Task brief: Can you retype every one of the lines below word for word, leaving the pictures out of your answer?

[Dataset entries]
○ ○ ○

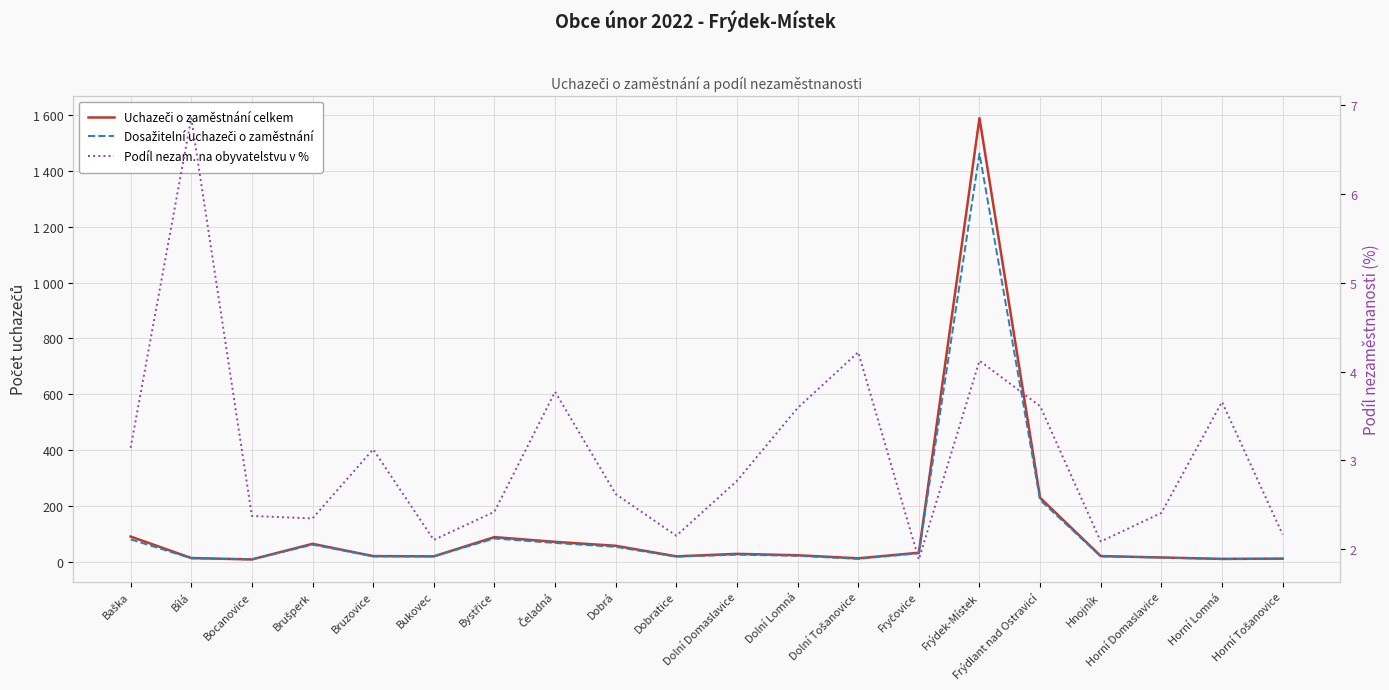

True or false: Dosažitelní uchazeči o zaměstnání and Podíl nezam. na obyvatelstvu v % cross at least once.

False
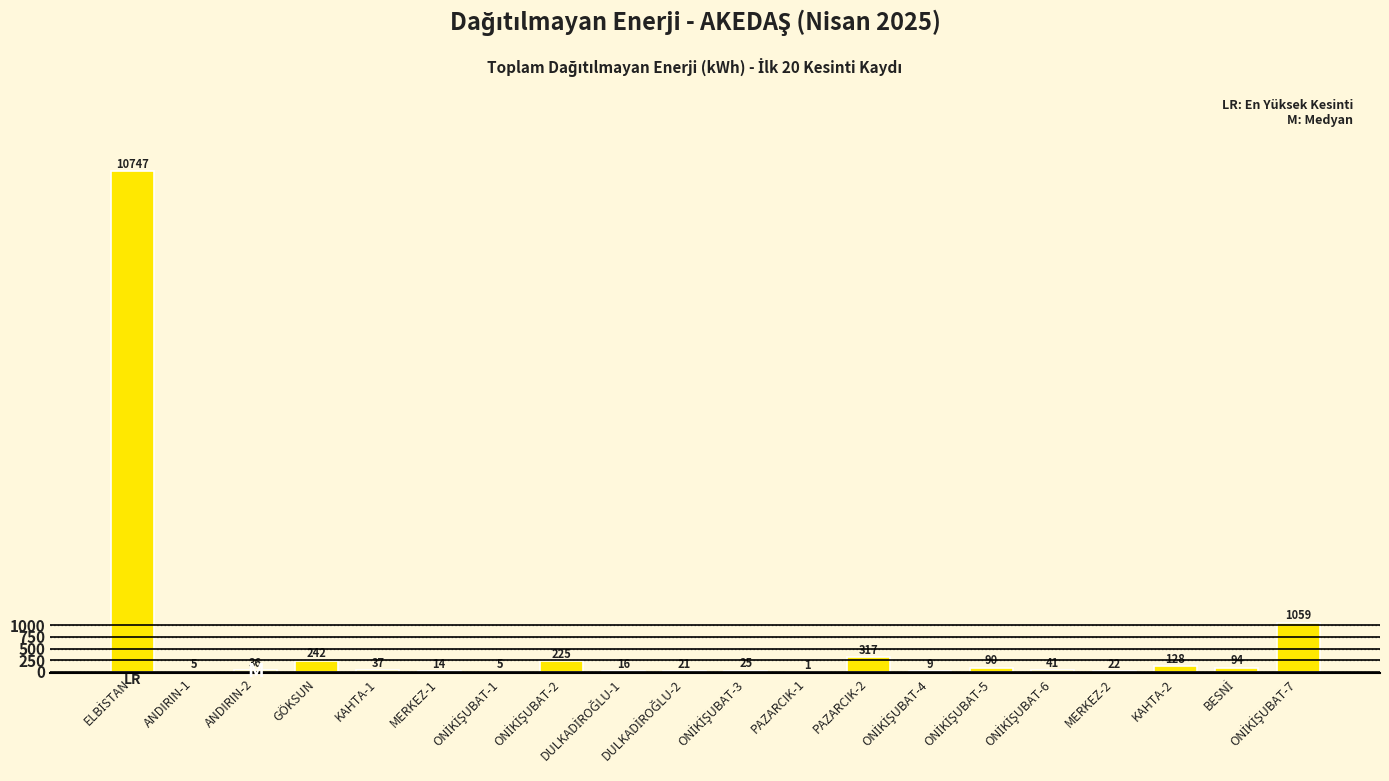

The value at MERKEZ-1 is 13.8. True or false?

True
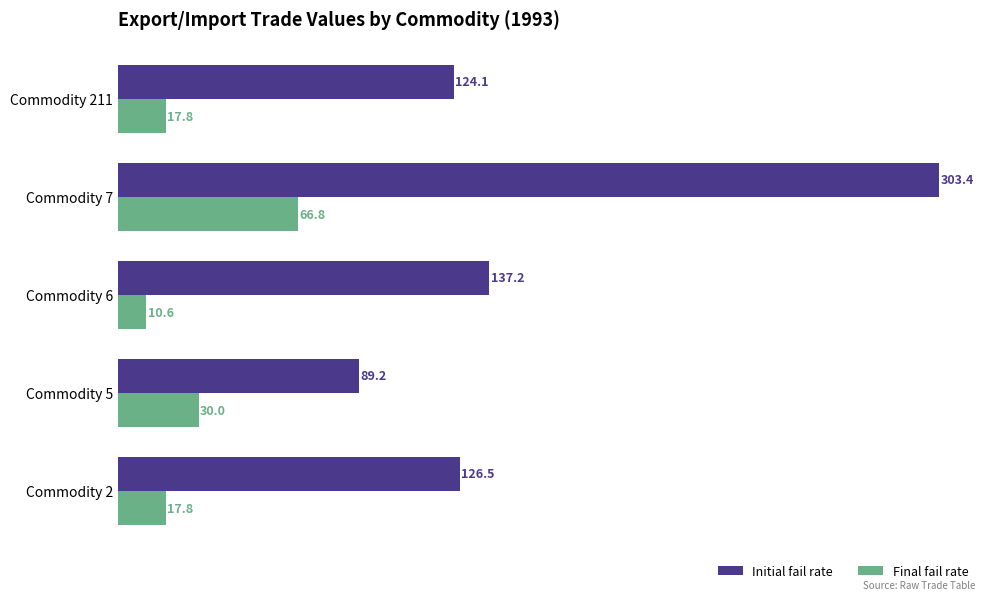

True or false: Initial fail rate has a value of 138.6 at Commodity 5.

False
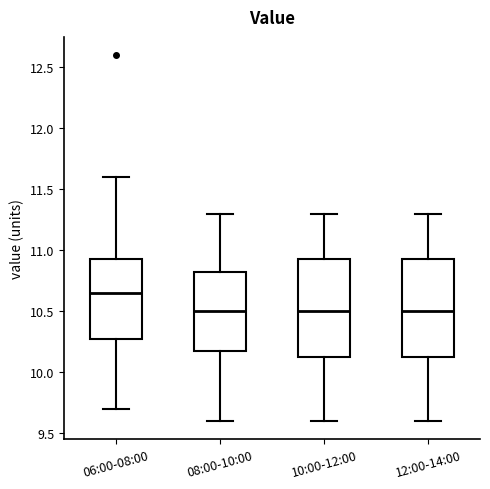

Which box has the highest median line?

06:00-08:00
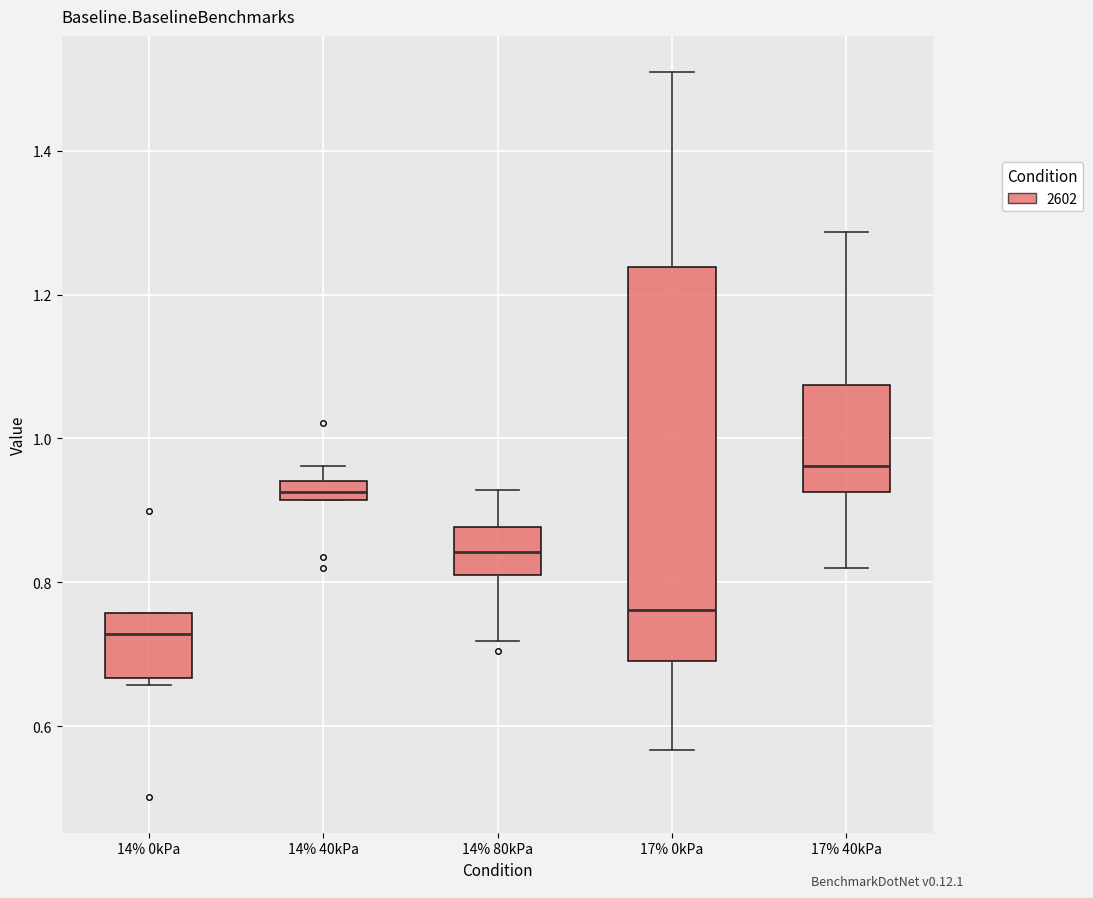

Which box has the lowest median line?

14% 0kPa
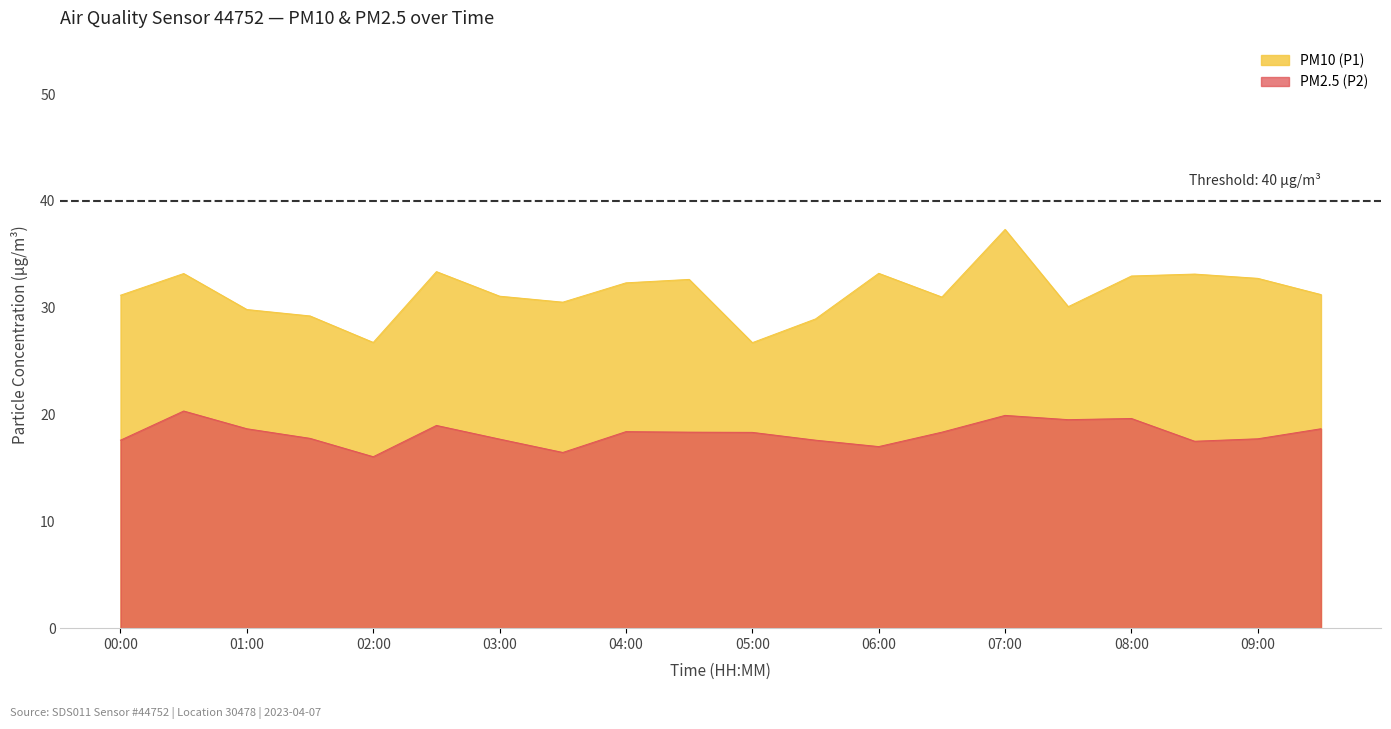

True or false: PM10 (P1) has a value of 31.0 at 06:30.

True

○ ○ ○

Solution below:
True or false: Dosažitelní uchazeči o zaměstnání and Podíl nezam. na obyvatelstvu v % cross at least once.

False

The value at MERKEZ-1 is 13.8. True or false?

True

True or false: Initial fail rate has a value of 138.6 at Commodity 5.

False

Which box has the highest median line?

06:00-08:00

Which box has the lowest median line?

14% 0kPa

True or false: PM10 (P1) has a value of 31.0 at 06:30.

True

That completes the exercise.